Face à la présidente, son corapporteur (LR) Guillaume Larrivé a longuement pris la parole pour marteler la nécessité d’autres auditions, et plaider, en vain, pour un report de l’élaboration du calendrier.

“Après seulement deux jours et demi de travail, madame la rapporteure propose d’entraver les travaux de la commission d’enquête en nous proposant en réalité de clore pour l’essentiel le cycle des auditions”, a-t-il déclaré, après avoir dénoncé “une majorité aux ordres de l’Elysée”.

“A ces deux personnalités, il convient d’ajouter bien d’autres personnalités”, a-t-il dit, réclamant entre autres à entendre Alexandre Benalla lui-même, le secrétaire général de l’Elysée Alexis Kohler (attendu jeudi matin au Sénat), le directeur de cabinet d’Emmanuel Macron Patrick Strzoda, auteur mercredi de révélations sur le modalités de suspension de salaire de l’ex-collaborateur.

Il a demandé en outre à auditionner le chef de cabinet François-Xavier Lauch, le porte-parole Bruno Roger-Petit, et encore le réserviste Vincent Crase et le délégué général de LaRem Christophe Castaner.

Guillaume Larrivé a cependant jugé contraire aux prescriptions constitutionnelles l’audition du président lui-même : “C’est une demande que je ne formulerai pas”, a-t-il dit.

#Benalla: avocats défendent « l’action vigoureuse »

Alexandre Benalla a « aidé » les forces de l’ordre à « maîtriser deux fauteurs de trouble qui agressaient les policiers” en marge des manifestations du 1er-Mai, affirme la défense de l’ex-collaborateur d’Emmanuel Macron à l’origine d’une affaire  inédite dans le quinquennat.

M.Benalla a été filmé, coiffé d’un casque de police, en train de frapper un jeune homme et de malmener une jeune femme, place de la Contrescarpe à Paris.

“Monsieur Benalla, en sa qualité de chargé de mission, adjoint au chef de cabinet du Président de la République, a été invité par la DOPC de la Préfecture de police de Paris, à observer les opérations de maintien de l’ordre à l’occasion des manifestations du 1er mai”, affirment dans un communiqué diffusé par TF1 ses avocats, Laurent-Franck Liénard et Audrey Gadot.

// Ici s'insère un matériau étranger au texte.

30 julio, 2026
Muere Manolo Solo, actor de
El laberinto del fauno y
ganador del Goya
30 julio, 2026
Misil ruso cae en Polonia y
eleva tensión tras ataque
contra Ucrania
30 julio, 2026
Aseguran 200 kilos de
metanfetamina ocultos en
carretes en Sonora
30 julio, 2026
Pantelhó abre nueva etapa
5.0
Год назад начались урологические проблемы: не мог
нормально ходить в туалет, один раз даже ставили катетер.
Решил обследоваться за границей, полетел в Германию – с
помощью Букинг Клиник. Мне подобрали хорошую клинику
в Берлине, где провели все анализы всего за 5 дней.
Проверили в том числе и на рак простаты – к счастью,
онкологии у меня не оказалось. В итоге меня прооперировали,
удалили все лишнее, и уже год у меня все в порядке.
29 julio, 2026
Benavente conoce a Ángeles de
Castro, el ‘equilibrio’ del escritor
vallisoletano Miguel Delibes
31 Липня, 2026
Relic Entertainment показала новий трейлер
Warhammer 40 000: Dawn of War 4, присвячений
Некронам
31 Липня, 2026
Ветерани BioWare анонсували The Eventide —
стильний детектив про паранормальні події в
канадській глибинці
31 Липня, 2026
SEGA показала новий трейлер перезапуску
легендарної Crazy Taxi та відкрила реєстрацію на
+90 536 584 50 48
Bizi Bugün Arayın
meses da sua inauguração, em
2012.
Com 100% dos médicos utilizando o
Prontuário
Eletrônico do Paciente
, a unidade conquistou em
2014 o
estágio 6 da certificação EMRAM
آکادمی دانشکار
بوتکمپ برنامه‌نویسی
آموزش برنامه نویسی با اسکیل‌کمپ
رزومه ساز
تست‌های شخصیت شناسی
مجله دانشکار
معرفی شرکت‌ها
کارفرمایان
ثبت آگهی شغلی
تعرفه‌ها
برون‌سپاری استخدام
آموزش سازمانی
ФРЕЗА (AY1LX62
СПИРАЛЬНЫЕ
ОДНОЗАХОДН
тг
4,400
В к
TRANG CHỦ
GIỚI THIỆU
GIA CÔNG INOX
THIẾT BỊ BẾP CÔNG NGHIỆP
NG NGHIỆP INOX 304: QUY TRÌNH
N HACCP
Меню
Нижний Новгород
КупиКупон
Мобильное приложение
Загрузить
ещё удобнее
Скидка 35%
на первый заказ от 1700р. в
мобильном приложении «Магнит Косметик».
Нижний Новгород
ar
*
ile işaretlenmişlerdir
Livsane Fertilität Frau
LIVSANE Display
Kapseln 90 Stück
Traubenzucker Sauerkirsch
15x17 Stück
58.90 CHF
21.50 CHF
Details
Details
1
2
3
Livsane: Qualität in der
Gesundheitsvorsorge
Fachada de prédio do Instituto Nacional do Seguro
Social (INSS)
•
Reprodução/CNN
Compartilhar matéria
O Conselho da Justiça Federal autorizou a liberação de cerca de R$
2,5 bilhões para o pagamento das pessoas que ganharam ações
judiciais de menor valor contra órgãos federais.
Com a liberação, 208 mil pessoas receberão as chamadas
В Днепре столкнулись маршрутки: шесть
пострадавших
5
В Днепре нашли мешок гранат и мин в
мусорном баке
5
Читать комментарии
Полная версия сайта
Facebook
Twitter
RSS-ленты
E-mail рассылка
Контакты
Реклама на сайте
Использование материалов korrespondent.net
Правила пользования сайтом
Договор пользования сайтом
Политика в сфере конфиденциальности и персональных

“Témoin des agissements de deux individus particulièrement virulents et de l’apparent dépassement des capacités opérationnelles des policiers sur place, Monsieur Benalla a pris l’initiative de prêter main forte au dispositif en aidant à la maîtrise de ces personnes”, ajoutent-ils, tout en reconnaissant qu’il n’avait pas vocation à intervenir personnellement.

“Cette action vigoureuse mais menée sans violence n’a causé aucune blessure”, écrivent-ils. “Cette initiative personnelle de Monsieur Benalla (…) sert manifestement aujourd’hui à porter atteinte à la Présidence de la République dans des conditions qui défient l’entendement”.